If you’re wondering by this point why Geert Wilders’ election in the Netherlands rates a mention at Colorado’s political blog, it’s because Colorado knows Geert Wilders. Ten years ago–again, years before Donald Trump–Wilders was a featured speaker at the Western Conservative Summit in Denver, the annual B-list political conference hosted by Colorado Christian University’s political wing the Centennial Institute. Responding to Wilders’ call in that speech to ban mosque construction, former Colorado Senate President now Fremont County commissioner Kevin Grantham praised Wilders to the Colorado Statesman’s Ernest Luning:

Regarding Wilders’ suggestion that Western governments ban construction of new mosques, Grantham said it was worth considering.

“You know, we’d have to hear more on that, because, as he said, mosques are not churches like we would think of churches,” Grantham said. [Pols emphasis] “They think of mosques more as a foothold into a society, as a foothold into a community, more in the cultural and in the nationalistic sense. Our churches — we don’t feel that way, they’re places of worship, and mosques are simply not that, and we need to take that into account when approving construction of those.”
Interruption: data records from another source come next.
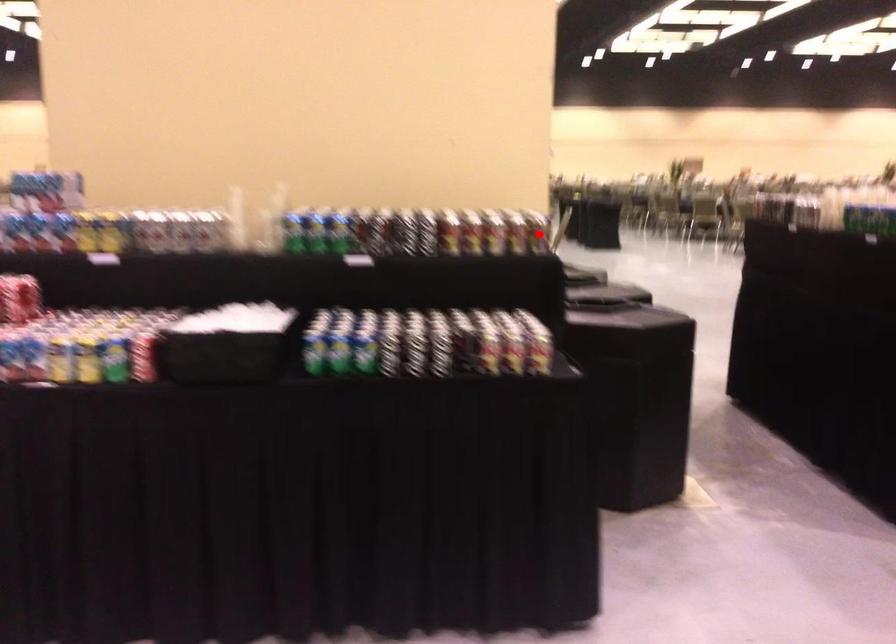
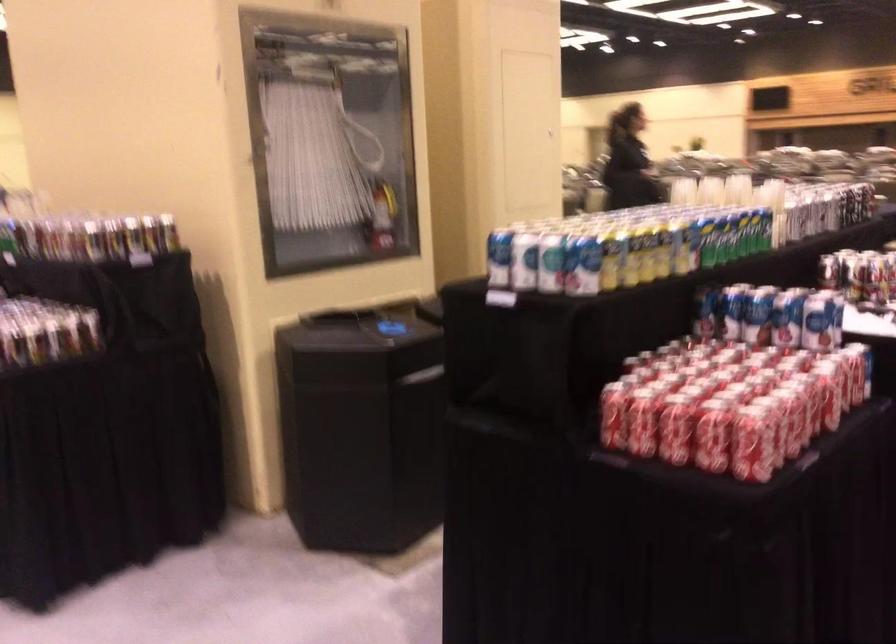
Question: I am providing you with two images of the same scene from different viewpoints. In image1, a red point is highlighted. Considering the same 3D point in image2, which of the following is correct?

Choices:
 (A) It is closer
 (B) It is farther

Answer: (B)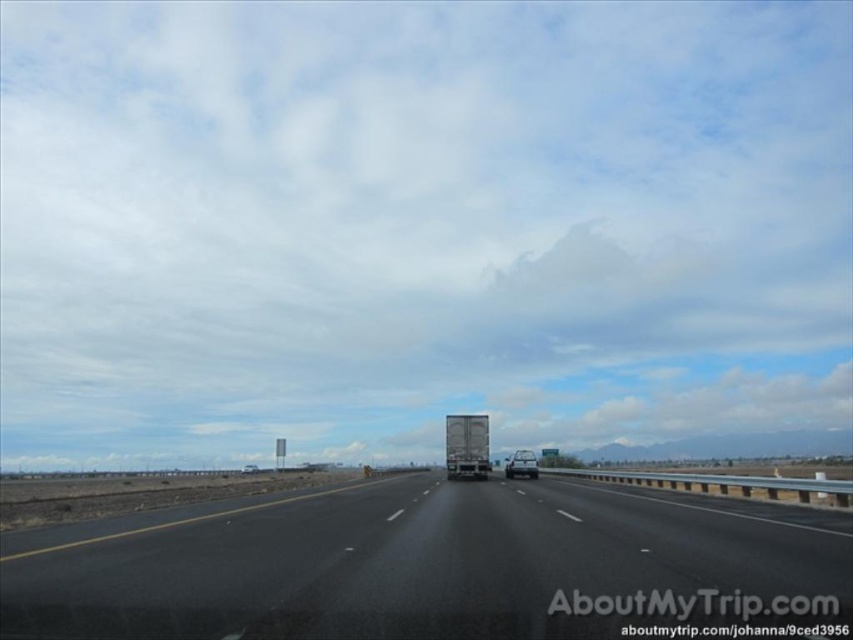
Question: Among these points, which one is farthest from the camera?

Choices:
 (A) (471, 568)
 (B) (529, 289)
 (C) (503, 468)
 (D) (457, 449)

Answer: (B)

Question: Is cloudy sky at upper center wider than black asphalt highway at center?

Choices:
 (A) no
 (B) yes

Answer: (B)

Question: Which object is the closest to the black asphalt highway at center?

Choices:
 (A) silver metallic truck at center
 (B) glossy silver truck at center
 (C) cloudy sky at upper center

Answer: (A)

Question: Can you confirm if black asphalt highway at center is wider than glossy silver truck at center?

Choices:
 (A) no
 (B) yes

Answer: (B)

Question: Which point is farther to the camera?

Choices:
 (A) (679, 88)
 (B) (459, 454)

Answer: (A)

Question: Can you confirm if cloudy sky at upper center is wider than black asphalt highway at center?

Choices:
 (A) no
 (B) yes

Answer: (B)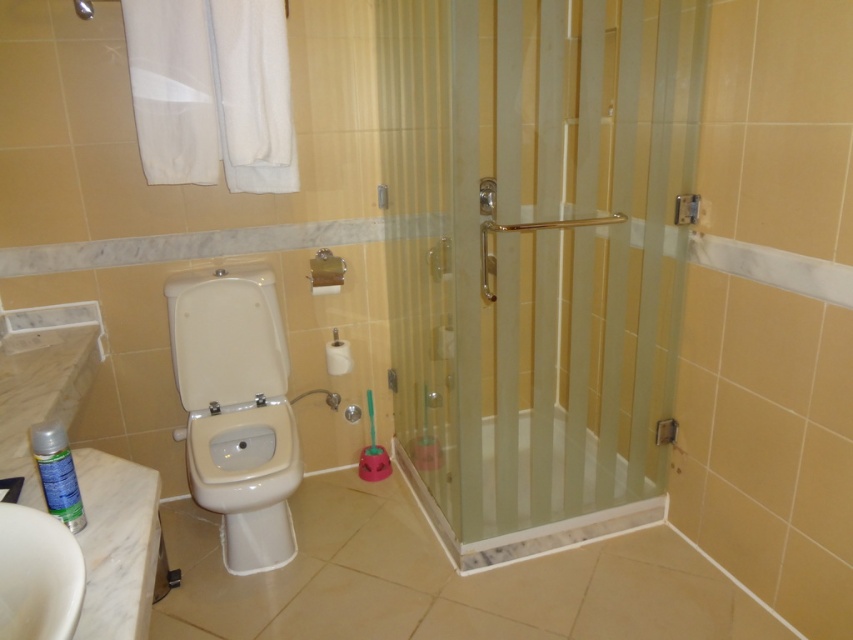
Is point (250, 381) farther from camera compared to point (49, 492)?

Yes, point (250, 381) is behind point (49, 492).

Image resolution: width=853 pixels, height=640 pixels. Find the location of `white glossy toilet at left`. white glossy toilet at left is located at coordinates (236, 410).

Looking at this image, can you confirm if clear glass shower door at right is bigger than green matte spray can at lower left?

Correct, clear glass shower door at right is larger in size than green matte spray can at lower left.

Can you confirm if clear glass shower door at right is positioned below green matte spray can at lower left?

No.

Is point (624, 96) closer to viewer compared to point (38, 445)?

No, it is not.

Where is `clear glass shower door at right`? The image size is (853, 640). clear glass shower door at right is located at coordinates (535, 259).

Measure the distance between point (482, 467) and camera.

Point (482, 467) is 7.60 feet from camera.

Is clear glass shower door at right wider than white glossy toilet at left?

Yes, clear glass shower door at right is wider than white glossy toilet at left.

Between point (498, 445) and point (207, 378), which one is positioned in front?

Positioned in front is point (498, 445).

At what (x,y) coordinates should I click in order to perform the action: click on clear glass shower door at right. Please return your answer as a coordinate pair (x, y). The image size is (853, 640). Looking at the image, I should click on (535, 259).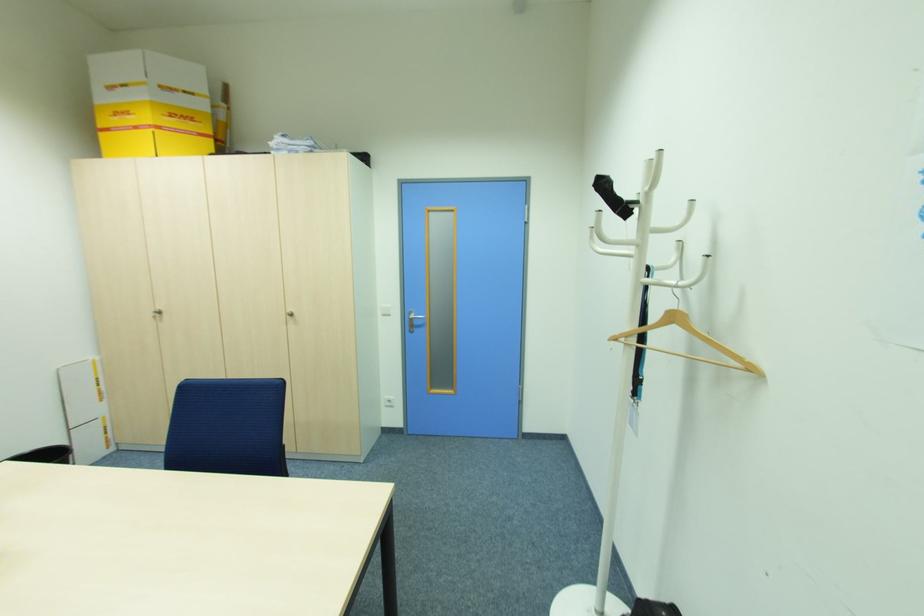
Describe the element at coordinates (414, 320) in the screenshot. Image resolution: width=924 pixels, height=616 pixels. I see `the silver door handle` at that location.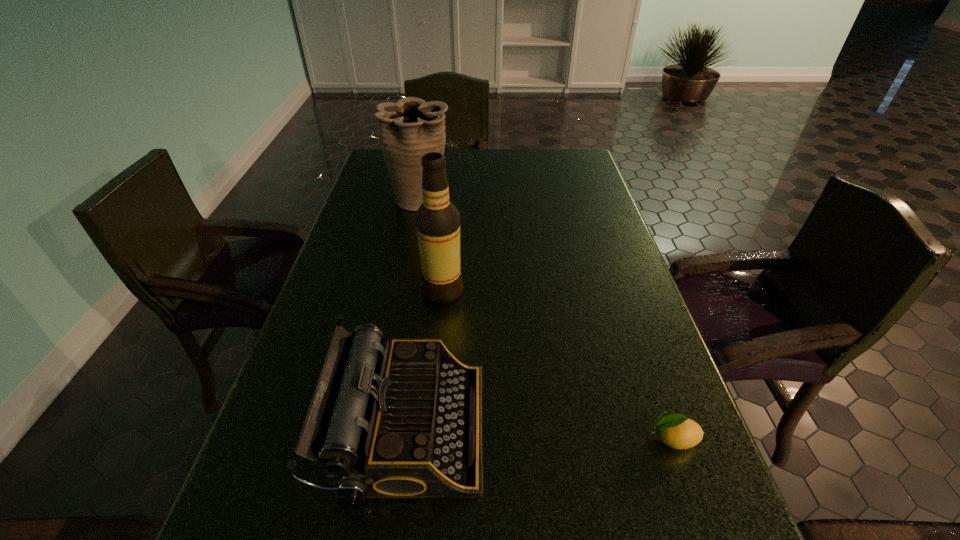
I want to click on the second farthest object, so click(437, 220).

Where is `alcohol`? alcohol is located at coordinates (437, 220).

Identify the location of the farthest object. (410, 128).

Where is `urn`? The height and width of the screenshot is (540, 960). urn is located at coordinates (410, 128).

Locate an element on the screen. This screenshot has width=960, height=540. the second shortest object is located at coordinates (405, 421).

Find the location of a particular element. lemon is located at coordinates point(677,431).

Locate an element on the screen. This screenshot has height=540, width=960. the rightmost object is located at coordinates (677, 431).

Identify the location of free location located on the label of the alcohol. (496, 291).

Locate an element on the screen. free space located on the left of the farthest object is located at coordinates (369, 199).

This screenshot has height=540, width=960. What are the coordinates of `vacant space situated on the keyboard of the second shortest object` in the screenshot? It's located at click(x=628, y=427).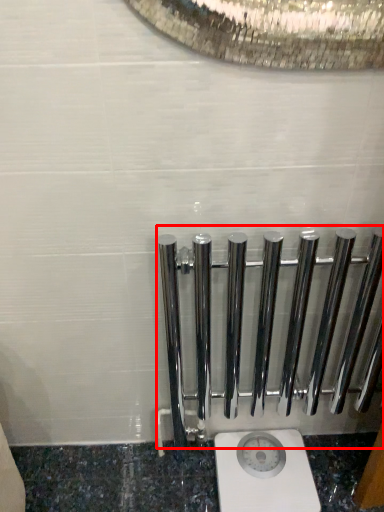
Question: Observing the image, what is the correct spatial positioning of rail (annotated by the red box) in reference to toilet?

Choices:
 (A) right
 (B) left

Answer: (A)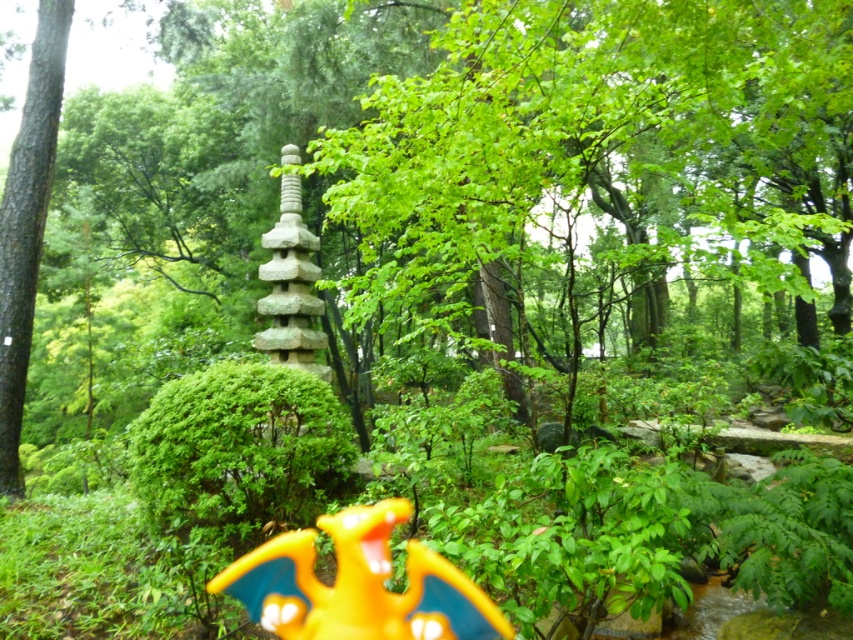
Question: Among these points, which one is nearest to the camera?

Choices:
 (A) (376, 509)
 (B) (15, 483)

Answer: (A)

Question: Is yellow matte toy dragon at lower center smaller than green rough bark tree at left?

Choices:
 (A) yes
 (B) no

Answer: (A)

Question: Among these points, which one is nearest to the camera?

Choices:
 (A) (395, 628)
 (B) (0, 208)

Answer: (A)

Question: Which of the following is the farthest from the observer?

Choices:
 (A) green rough bark tree at left
 (B) yellow matte toy dragon at lower center

Answer: (A)

Question: Observing the image, what is the correct spatial positioning of yellow matte toy dragon at lower center in reference to green rough bark tree at left?

Choices:
 (A) below
 (B) above

Answer: (A)

Question: Is yellow matte toy dragon at lower center wider than green rough bark tree at left?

This appalling characterization of mosques as subversive “nationalist” outfits instead of churches stood out in 2012 and was roundly condemned by local Muslims. At the time, it was troubling evidence that a global movement toward hate was counterintuitively taking root in a state that even then was shifting blueward politically.

Ten years later, it’s a relief to say that although Geert Wilders’ brand of hateful politics still has many adherents and the WCS still convenes every year albeit in reduced numbers, they never succeeded in taking power in Colorado. All we can say is that in 2012, we wouldn’t have predicted Wilders ever having a shot at becoming the prime minister of the Netherlands–or for that matter, Donald Trump becoming President of the United States.

Like losing your right to abortion, Wilders’ frightening agenda is only one election away from reality.